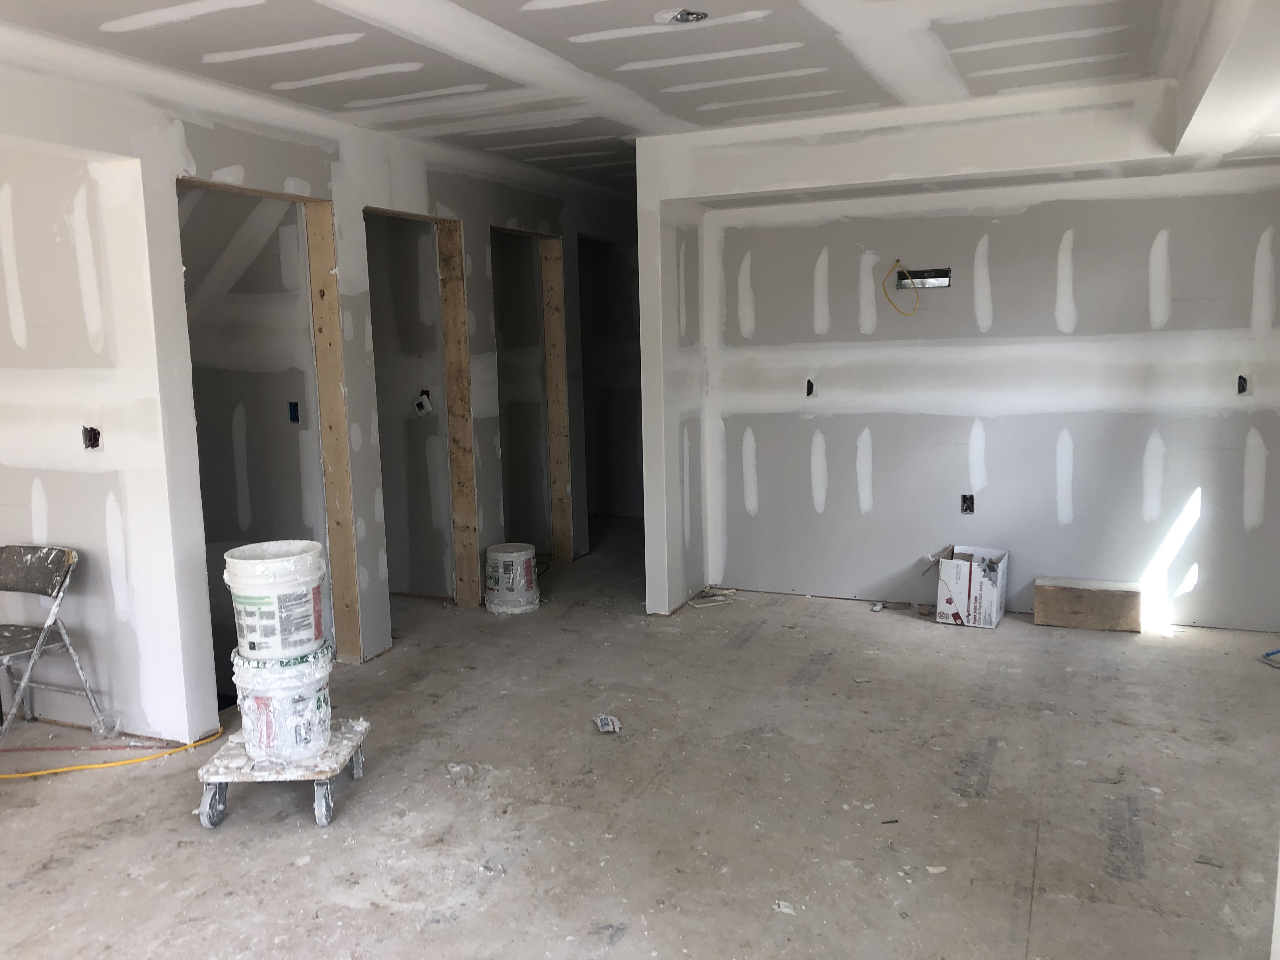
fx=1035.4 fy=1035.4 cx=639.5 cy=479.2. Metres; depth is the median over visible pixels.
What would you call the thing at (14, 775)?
extension cord
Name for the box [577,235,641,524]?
hallway wall
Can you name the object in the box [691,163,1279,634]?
back wall
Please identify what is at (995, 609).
cardboard box
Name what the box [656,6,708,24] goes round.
ceiling electrical box
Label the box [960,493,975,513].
electrical box
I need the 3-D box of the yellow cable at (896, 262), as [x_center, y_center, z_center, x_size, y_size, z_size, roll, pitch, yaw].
[1.434,-1.050,5.663,0.153,0.300,0.100,-4,9,-21]
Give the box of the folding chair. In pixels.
[0,543,114,750]
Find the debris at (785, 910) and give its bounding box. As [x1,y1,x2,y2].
[773,899,795,914]
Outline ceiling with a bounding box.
[0,0,1266,194]
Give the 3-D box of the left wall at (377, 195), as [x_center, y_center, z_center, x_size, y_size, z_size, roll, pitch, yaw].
[-1.064,-0.502,5.601,0.145,2.561,6.007,2,9,23]
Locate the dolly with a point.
(332, 751)
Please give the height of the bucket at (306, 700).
0.342 m
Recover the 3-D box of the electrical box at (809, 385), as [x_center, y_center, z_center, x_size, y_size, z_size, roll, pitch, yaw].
[0.958,-0.512,5.831,0.064,0.112,0.079,2,9,23]
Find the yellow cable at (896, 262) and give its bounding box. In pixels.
[881,258,920,314]
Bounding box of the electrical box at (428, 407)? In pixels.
[413,388,433,415]
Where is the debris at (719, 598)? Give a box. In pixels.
[686,587,737,607]
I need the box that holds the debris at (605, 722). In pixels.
[593,714,621,732]
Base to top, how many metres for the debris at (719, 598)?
0.048 m
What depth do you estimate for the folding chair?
4.01 m
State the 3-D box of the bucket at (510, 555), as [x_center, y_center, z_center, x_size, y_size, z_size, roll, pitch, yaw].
[-0.731,0.549,5.961,0.290,0.326,0.289,2,9,23]
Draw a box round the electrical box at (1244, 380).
[1236,374,1248,394]
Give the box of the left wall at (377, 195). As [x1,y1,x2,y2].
[0,51,630,743]
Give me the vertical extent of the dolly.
0.198 m
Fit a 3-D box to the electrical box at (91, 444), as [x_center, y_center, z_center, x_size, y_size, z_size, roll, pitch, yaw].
[-2.096,-0.160,3.965,0.071,0.099,0.072,2,9,23]
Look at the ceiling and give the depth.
3.69 m
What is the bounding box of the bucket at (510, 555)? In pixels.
[484,541,537,599]
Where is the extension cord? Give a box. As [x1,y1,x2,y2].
[0,722,224,778]
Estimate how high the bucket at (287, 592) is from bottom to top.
0.345 m
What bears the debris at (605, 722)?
on the floor
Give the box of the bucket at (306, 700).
[230,638,335,761]
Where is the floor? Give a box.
[0,514,1279,959]
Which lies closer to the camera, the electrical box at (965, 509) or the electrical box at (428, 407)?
the electrical box at (965, 509)
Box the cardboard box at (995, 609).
[925,544,1008,628]
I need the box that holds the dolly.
[196,716,370,829]
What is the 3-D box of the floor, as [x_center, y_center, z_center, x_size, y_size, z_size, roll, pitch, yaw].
[-0.466,1.023,4.301,7.170,0.118,9.343,2,9,23]
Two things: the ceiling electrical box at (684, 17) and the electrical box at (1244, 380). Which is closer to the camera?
the ceiling electrical box at (684, 17)
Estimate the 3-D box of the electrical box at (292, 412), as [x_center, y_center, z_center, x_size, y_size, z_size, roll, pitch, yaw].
[-1.684,-0.324,5.049,0.064,0.113,0.050,2,9,23]
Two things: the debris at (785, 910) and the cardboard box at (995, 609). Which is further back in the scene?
the cardboard box at (995, 609)
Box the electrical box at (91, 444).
[81,425,101,448]
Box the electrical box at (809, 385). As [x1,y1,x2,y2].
[804,378,816,396]
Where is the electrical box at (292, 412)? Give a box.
[287,400,299,421]
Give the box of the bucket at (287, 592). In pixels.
[225,539,330,661]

** Task **
Reproduce the data exactly, please, and omit its pictures.

** Task answer **
fx=1035.4 fy=1035.4 cx=639.5 cy=479.2. Metres; depth is the median over visible pixels.
What would you call the thing at (14, 775)?
extension cord
Name for the box [577,235,641,524]?
hallway wall
Can you name the object in the box [691,163,1279,634]?
back wall
Please identify what is at (995, 609).
cardboard box
Name what the box [656,6,708,24] goes round.
ceiling electrical box
Label the box [960,493,975,513].
electrical box
I need the 3-D box of the yellow cable at (896, 262), as [x_center, y_center, z_center, x_size, y_size, z_size, roll, pitch, yaw].
[1.434,-1.050,5.663,0.153,0.300,0.100,-4,9,-21]
Give the box of the folding chair. In pixels.
[0,543,114,750]
Find the debris at (785, 910) and give its bounding box. As [x1,y1,x2,y2].
[773,899,795,914]
Outline ceiling with a bounding box.
[0,0,1266,194]
Give the 3-D box of the left wall at (377, 195), as [x_center, y_center, z_center, x_size, y_size, z_size, roll, pitch, yaw].
[-1.064,-0.502,5.601,0.145,2.561,6.007,2,9,23]
Locate the dolly with a point.
(332, 751)
Please give the height of the bucket at (306, 700).
0.342 m
Recover the 3-D box of the electrical box at (809, 385), as [x_center, y_center, z_center, x_size, y_size, z_size, roll, pitch, yaw].
[0.958,-0.512,5.831,0.064,0.112,0.079,2,9,23]
Find the yellow cable at (896, 262) and give its bounding box. In pixels.
[881,258,920,314]
Bounding box of the electrical box at (428, 407)? In pixels.
[413,388,433,415]
Where is the debris at (719, 598)? Give a box. In pixels.
[686,587,737,607]
I need the box that holds the debris at (605, 722). In pixels.
[593,714,621,732]
Base to top, how many metres for the debris at (719, 598)?
0.048 m
What depth do you estimate for the folding chair?
4.01 m
State the 3-D box of the bucket at (510, 555), as [x_center, y_center, z_center, x_size, y_size, z_size, roll, pitch, yaw].
[-0.731,0.549,5.961,0.290,0.326,0.289,2,9,23]
Draw a box round the electrical box at (1244, 380).
[1236,374,1248,394]
Give the box of the left wall at (377, 195). As [x1,y1,x2,y2].
[0,51,630,743]
Give me the vertical extent of the dolly.
0.198 m
Fit a 3-D box to the electrical box at (91, 444), as [x_center, y_center, z_center, x_size, y_size, z_size, roll, pitch, yaw].
[-2.096,-0.160,3.965,0.071,0.099,0.072,2,9,23]
Look at the ceiling and give the depth.
3.69 m
What is the bounding box of the bucket at (510, 555)? In pixels.
[484,541,537,599]
Where is the extension cord? Give a box. As [x1,y1,x2,y2].
[0,722,224,778]
Estimate how high the bucket at (287, 592) is from bottom to top.
0.345 m
What bears the debris at (605, 722)?
on the floor
Give the box of the bucket at (306, 700).
[230,638,335,761]
Where is the floor? Give a box.
[0,514,1279,959]
Which lies closer to the camera, the electrical box at (965, 509) or the electrical box at (428, 407)?
the electrical box at (965, 509)
Box the cardboard box at (995, 609).
[925,544,1008,628]
I need the box that holds the dolly.
[196,716,370,829]
What is the 3-D box of the floor, as [x_center, y_center, z_center, x_size, y_size, z_size, roll, pitch, yaw].
[-0.466,1.023,4.301,7.170,0.118,9.343,2,9,23]
Two things: the ceiling electrical box at (684, 17) and the electrical box at (1244, 380). Which is closer to the camera?
the ceiling electrical box at (684, 17)
Estimate the 3-D box of the electrical box at (292, 412), as [x_center, y_center, z_center, x_size, y_size, z_size, roll, pitch, yaw].
[-1.684,-0.324,5.049,0.064,0.113,0.050,2,9,23]
Two things: the debris at (785, 910) and the cardboard box at (995, 609). Which is further back in the scene?
the cardboard box at (995, 609)
Box the electrical box at (91, 444).
[81,425,101,448]
Box the electrical box at (809, 385). As [x1,y1,x2,y2].
[804,378,816,396]
Where is the electrical box at (292, 412)? Give a box.
[287,400,299,421]
Give the box of the bucket at (287, 592). In pixels.
[225,539,330,661]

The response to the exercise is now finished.